Provided passage:

Embrace Grace is saving two hearts at a time… The mommies and babies.

There is not a day that goes by that I am not in awe of the immense honor and thankfulness of this mission. I am brought to my knees time and time again and stirred to tears in love and adoration for the gift of these precious mommies and babies! Their lives leaving a lasting impression upon the hearts of those they meet, touch and interact with. It is only for a season they are with us, but the memories last a lifetime. The look in their eyes, the sweet embraces, the journey they are making into motherhood. They are BRAVE! They are STRONG! They are COURAGEOUS! It is priceless and beyond words. No price tag could ever compare to the gift that these mommies and babies bring to us at Embrace Grace.

Every one unique. One of a kind. Chosen Mom meets chosen child. The beauty that unfolds during the process as they begin to bond and fall in love with the babies in their womb and the Savior that blessed them with this precious miracle gift. Beauty and breath of life becoming one as baby takes their first breath into this world.

The miracle of life will always captivate my heart and leaves me speechless and moved beyond words. Compassion and comfort is always given with an abundance of love and grace. They can feel it. Both mommy and baby alike. Their hearts can feel the love flowing straight from your heart to theirs. Blessing their heart in ways they can not even begin to describe or even comprehend at times. They are enamored with the outpouring of grace that pours out freely upon them. A fountain that never runs dry. A river that never stops flowing. Forever. An endless supply. That is what they feel when they catch wind of Embrace Grace and what we are about. They are eager to know more, hungry for more, thirsty for the Living Water that flows from the Well of Jesus. We graciously pour it out by the vessels of hearts that are serving and ministering along with us. We can’t do this alone. It takes you and me. It takes us partnering together to touch the hearts and lives of those that need love and grace the most.

We have a chalk print map of the USA in our office displayed on our wall. We have been eager to portray the hearts of each and every EG across the nation. Today was the day! With the placement of each heart upon the city and states, prayers were being offered, thanksgiving was been given, expectancy for more hearts to flood the map and embrace these mommies and babies with your love. It’s YOUR LOVE that reaches them. It’s your embrace that draws them near. It’s His GRACE that touches their hearts and they will never be the same. Once they catch a glimpse of WHO HE is and WHAT HE did for them… the rest falls into place beautifully. Flawlessly. Effortlessly. We pray. He does the rest. We are the hands and feet. We reach out to them and point them to the ONE that matters most. He is our EVERYTHING. We will do anything to reach them. Will you join us in prayer? Praying for more EG chapters to begin popping up across the nation. It is all in God’s perfect timing. They have already been destined and divinely appointed. Hearts are being stirred with passion, compassion and the love of Jesus to begin a group in their area. We are believing for more and more hearts to be added to our map. These are the hearts that we added today: Your city, your heart could be next.

Provided data:
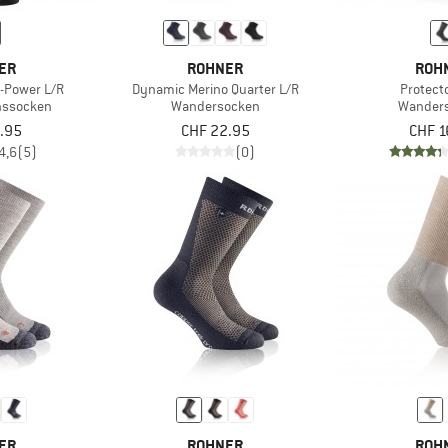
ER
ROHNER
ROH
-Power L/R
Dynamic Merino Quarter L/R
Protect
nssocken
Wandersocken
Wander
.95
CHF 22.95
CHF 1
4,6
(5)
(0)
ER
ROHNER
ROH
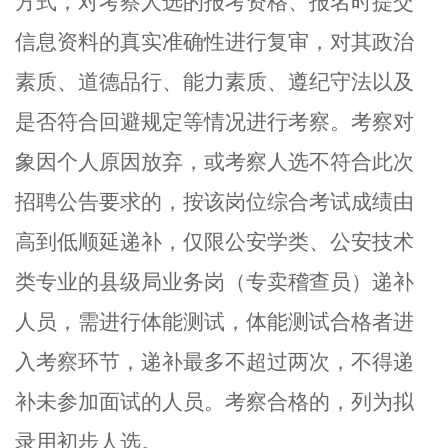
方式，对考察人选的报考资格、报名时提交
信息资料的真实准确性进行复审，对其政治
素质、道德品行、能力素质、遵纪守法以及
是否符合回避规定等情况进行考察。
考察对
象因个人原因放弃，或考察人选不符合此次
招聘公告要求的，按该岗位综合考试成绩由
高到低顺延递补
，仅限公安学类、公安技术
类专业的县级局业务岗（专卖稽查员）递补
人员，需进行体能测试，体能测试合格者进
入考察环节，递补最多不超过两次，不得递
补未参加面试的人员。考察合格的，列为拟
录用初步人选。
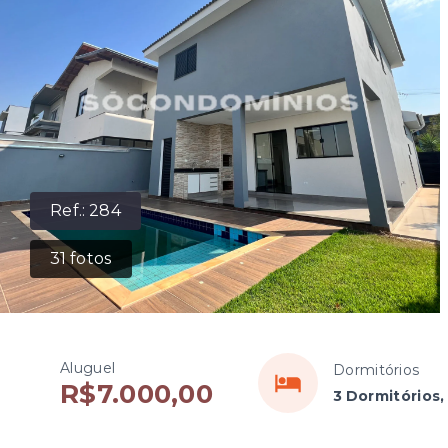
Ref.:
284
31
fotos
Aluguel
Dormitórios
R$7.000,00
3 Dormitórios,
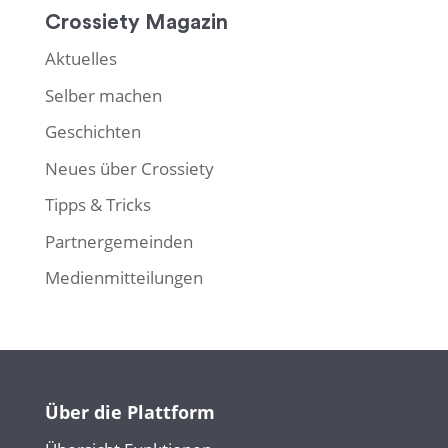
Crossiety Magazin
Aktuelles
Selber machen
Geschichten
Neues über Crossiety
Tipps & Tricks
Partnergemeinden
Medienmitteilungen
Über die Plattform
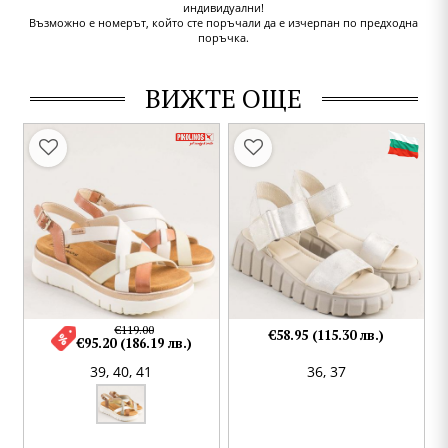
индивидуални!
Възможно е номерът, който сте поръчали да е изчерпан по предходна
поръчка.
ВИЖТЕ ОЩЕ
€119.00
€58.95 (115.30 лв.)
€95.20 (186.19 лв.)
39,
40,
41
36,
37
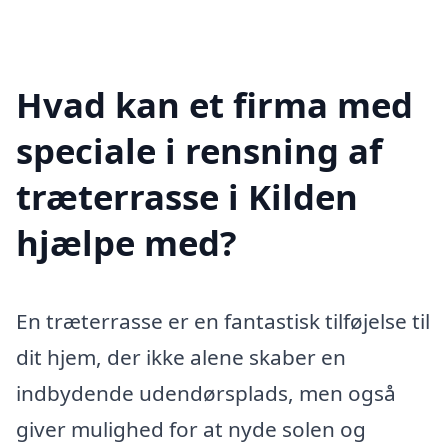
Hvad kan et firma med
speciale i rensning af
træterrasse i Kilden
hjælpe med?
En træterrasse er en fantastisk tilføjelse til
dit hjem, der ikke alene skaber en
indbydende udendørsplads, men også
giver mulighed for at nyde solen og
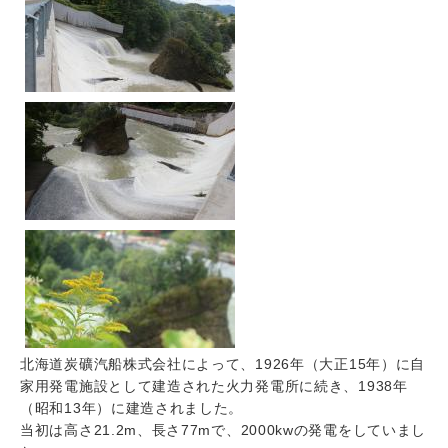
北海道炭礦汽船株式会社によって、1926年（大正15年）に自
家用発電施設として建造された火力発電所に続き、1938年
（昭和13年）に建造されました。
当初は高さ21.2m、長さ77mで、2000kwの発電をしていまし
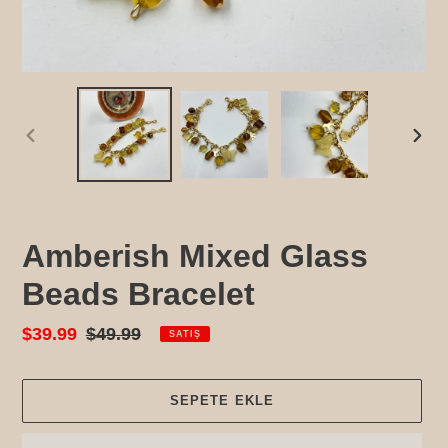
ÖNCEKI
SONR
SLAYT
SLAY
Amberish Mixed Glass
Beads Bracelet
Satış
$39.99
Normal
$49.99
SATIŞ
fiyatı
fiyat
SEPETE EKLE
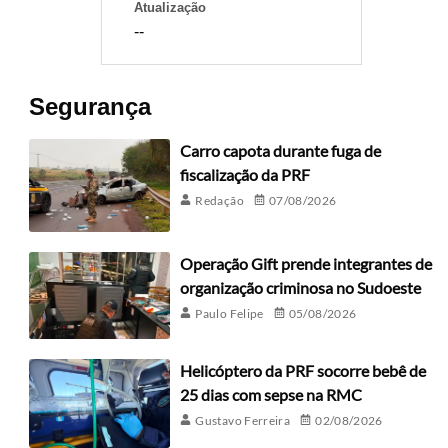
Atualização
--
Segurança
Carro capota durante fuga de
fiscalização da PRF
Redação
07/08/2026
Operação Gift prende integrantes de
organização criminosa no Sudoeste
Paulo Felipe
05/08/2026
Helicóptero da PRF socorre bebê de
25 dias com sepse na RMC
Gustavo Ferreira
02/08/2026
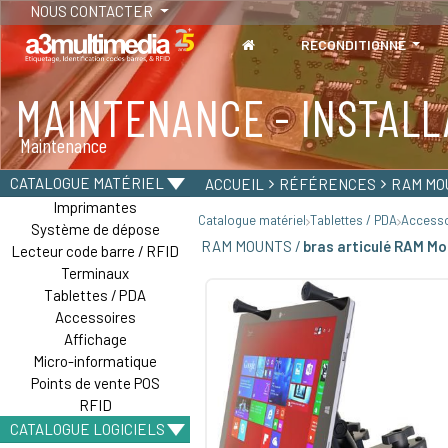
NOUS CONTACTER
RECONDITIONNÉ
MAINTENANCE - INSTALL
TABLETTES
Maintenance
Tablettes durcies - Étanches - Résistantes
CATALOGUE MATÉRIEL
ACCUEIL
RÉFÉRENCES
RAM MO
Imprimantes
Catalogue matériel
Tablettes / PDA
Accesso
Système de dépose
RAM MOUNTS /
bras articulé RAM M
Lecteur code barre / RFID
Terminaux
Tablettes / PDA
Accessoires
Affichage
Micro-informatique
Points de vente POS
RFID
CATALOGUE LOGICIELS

Task set:
[A] Answer these from the Embrace Grace text:
(i) How many hearts does Embrace Grace save at a time?
(ii) For how long are the mommies and babies with Embrace Grace?
(iii) What kind of map hangs on the office wall?
[B] Write out the Embrace Grace text word for word, from "Embrace Grace is" up to and including "at Embrace Grace.".

Results for each task:
[A]
(i) Two hearts at a time.
(ii) Only for a season.
(iii) A chalk print map of the USA.

[B]
Embrace Grace is saving two hearts at a time… The mommies and babies.

There is not a day that goes by that I am not in awe of the immense honor and thankfulness of this mission. I am brought to my knees time and time again and stirred to tears in love and adoration for the gift of these precious mommies and babies! Their lives leaving a lasting impression upon the hearts of those they meet, touch and interact with. It is only for a season they are with us, but the memories last a lifetime. The look in their eyes, the sweet embraces, the journey they are making into motherhood. They are BRAVE! They are STRONG! They are COURAGEOUS! It is priceless and beyond words. No price tag could ever compare to the gift that these mommies and babies bring to us at Embrace Grace.